Thanks, @jsocolar. This is super cool. I didn’t do the math to figure out the correction and I don’t even think I reviewed the PR.
There is a Jacobian, but it’s constant (i.e., doesn’t depend on parameters).
The Jacobian is always square in a change of variables but it’s not always apparent what those variables are (and sometimes there’s a choice). For example, if I have variables (x, y) and want a transformed variable \exp(x + y), then I can’t just put a prior on \exp(x + y) and get a distribution over (x, y)—the result is the same for (x - c, \ y + c), so I need more constraint. For example, I could put a prior on x or y in addition to \exp(x + y) and get a proper prior on (x, y). The typical fix is to think of the transform as mapping both x and y, which means you need two outputs. A simplex choice is (x, y) \rightarrow (\exp(x + y), y) and you get a nice triangular Jacobian and easy determinant calculation and then you can put a prior on \exp(x + y) and on y and get a proper prior on (x, y).
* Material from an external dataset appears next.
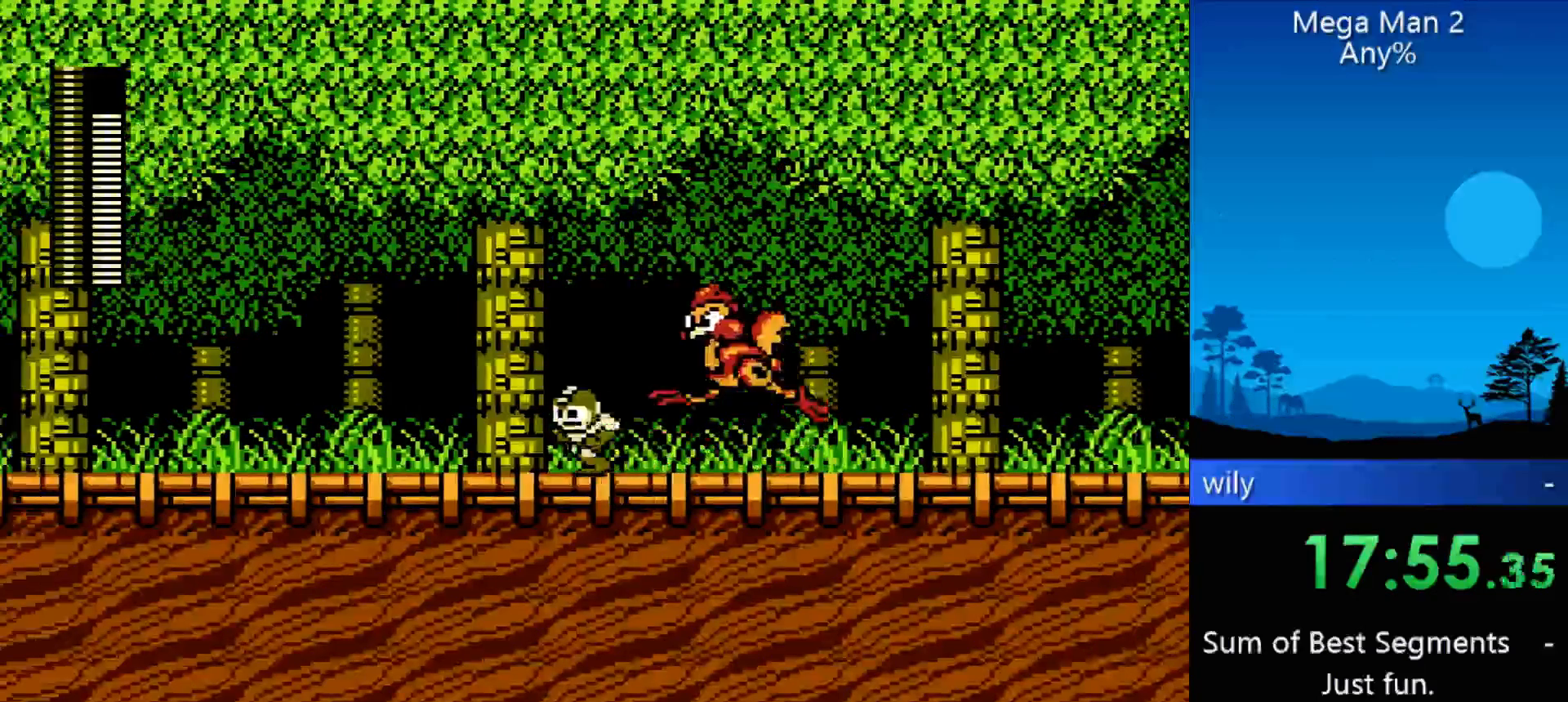
{"buttons": ["DPAD_RIGHT"], "events": [[33, "DPAD_RIGHT", "down"], [67, "DPAD_LEFT", "up"]]}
Let’s look at a simple example, where we map (x, y) \rightarrow (x, y, -(x + y)). This is indeed not square. We have too many degrees of freedom in the output. So instead we need to pick and choose. (x, y) \rightarrow (-(x + y), \ y) works. Then what’s happening in this model is what @betanalpha is complaining about—we’re overconstraining the solution by putting priors on all of x, y, and -(x + y). That’s why we need the adjustment to the scale of the prior indicated in the user’s guide.
Is there an example you had in mind?